Two days ago, I was reading a book, Healing the Shame that Binds You, and learned some interesting insights into recovery from abuse. Mainly, I realized that I probably did not get a whole lot of physical affection when I was very young. I remember wanting to be held but my mom being too busy or not wanting to. Perhaps in those times, it took its toll.
While I was traveling back from getting my dinner, I thought about an exercise that the therapist in the book suggested. I don’t know how effective his method is, but I did glean my own ideas from his. I realized part of the process of healing is rewiring my neural passageways, or as the Bible puts it, renewing my mind. So, as I drove, I thought back to a childhood memory I had of when I was in the fourth grade.
When I was in elementary school, I would play with my friend, Rebekah, every morning. Most of our play involved some type of gymnastic. Often, I would get rugburn on my knees from falling down from a handstand or some such thing.
This memory was one of those times. I ran crying to my mom because it hurt. All I remember about my run-in with her was her lack of sympathy. I think it was because I got injured so much she just didn’t want to deal with it at that time. I felt very rejected.
When it was time to go to class, I walked in and started bawling, mainly because my mom didn’t hug me or comfort me.
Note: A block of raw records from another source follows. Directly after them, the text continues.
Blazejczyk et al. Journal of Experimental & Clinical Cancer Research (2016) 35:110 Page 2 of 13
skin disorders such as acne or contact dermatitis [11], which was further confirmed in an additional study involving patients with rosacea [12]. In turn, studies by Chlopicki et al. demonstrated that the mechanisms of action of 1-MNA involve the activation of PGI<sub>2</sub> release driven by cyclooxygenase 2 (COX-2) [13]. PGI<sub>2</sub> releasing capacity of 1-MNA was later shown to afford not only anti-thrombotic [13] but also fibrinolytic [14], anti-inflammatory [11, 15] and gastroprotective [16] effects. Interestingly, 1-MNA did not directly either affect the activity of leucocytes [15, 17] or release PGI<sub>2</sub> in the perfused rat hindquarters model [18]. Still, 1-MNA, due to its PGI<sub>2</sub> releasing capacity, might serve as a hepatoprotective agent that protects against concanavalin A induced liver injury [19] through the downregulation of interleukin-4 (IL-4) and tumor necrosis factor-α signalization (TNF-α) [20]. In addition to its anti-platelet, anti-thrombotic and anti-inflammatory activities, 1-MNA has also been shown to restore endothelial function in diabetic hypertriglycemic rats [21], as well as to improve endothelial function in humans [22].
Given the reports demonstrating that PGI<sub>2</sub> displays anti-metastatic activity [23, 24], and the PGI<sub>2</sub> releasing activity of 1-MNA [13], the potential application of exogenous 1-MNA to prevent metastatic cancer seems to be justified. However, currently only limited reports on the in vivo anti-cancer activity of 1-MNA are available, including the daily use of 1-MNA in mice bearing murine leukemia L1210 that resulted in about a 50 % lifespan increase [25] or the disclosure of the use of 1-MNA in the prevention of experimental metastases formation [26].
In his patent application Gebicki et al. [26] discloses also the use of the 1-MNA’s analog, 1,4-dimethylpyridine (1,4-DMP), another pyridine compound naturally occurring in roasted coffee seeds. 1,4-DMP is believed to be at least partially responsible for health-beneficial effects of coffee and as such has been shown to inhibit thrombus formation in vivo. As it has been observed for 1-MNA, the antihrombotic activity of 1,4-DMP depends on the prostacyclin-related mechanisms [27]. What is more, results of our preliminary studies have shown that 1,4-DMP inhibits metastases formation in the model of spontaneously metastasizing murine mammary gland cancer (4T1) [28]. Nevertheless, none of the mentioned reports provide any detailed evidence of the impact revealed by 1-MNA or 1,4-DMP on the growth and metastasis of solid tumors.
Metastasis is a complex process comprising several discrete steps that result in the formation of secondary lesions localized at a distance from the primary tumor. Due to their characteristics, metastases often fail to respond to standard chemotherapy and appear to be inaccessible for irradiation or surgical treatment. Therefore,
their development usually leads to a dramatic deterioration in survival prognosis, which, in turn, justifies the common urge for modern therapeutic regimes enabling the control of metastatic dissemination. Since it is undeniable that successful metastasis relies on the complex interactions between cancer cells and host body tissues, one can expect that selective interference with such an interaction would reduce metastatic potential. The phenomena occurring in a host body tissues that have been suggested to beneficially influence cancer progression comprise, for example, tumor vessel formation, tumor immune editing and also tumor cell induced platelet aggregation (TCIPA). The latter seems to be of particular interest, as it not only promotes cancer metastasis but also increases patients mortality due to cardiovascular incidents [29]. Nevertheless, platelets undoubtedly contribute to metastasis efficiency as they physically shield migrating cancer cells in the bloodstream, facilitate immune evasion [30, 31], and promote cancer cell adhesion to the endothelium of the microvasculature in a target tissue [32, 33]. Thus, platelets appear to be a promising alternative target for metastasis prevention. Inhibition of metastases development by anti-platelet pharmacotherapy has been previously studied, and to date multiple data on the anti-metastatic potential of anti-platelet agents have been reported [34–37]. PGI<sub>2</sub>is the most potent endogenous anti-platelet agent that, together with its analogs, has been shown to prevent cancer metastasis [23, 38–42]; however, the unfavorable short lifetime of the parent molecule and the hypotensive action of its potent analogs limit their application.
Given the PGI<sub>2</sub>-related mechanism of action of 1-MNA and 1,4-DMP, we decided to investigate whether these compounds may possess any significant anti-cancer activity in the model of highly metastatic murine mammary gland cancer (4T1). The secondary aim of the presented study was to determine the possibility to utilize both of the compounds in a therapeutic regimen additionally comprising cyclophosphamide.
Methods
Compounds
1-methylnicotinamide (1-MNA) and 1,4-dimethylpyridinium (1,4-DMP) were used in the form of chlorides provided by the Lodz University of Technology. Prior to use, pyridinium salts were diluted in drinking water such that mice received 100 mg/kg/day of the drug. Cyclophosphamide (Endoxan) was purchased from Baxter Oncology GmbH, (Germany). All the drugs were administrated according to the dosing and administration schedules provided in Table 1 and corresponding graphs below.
I do remember my teacher looking at me with sympathy in her eyes and taking time to clean my wound and put a band aid on it.
While thinking about the memory, I did a little theophostics and replaced the memory of the painful rejection with a mental picture of crawling into Jesus’ lap once I walked into the room and had him take my pain away. It worked. I don’t have pain when I think about that memory anymore.
But it did bring up some deep grief. I came home and knew I needed a hug, so my roommate hugged me while I wept on her shoulder.
And this was all tied to food! Food has been my comfort these past 20+ years. I’m just now working toward finding my comfort in other things. It was a good start, though.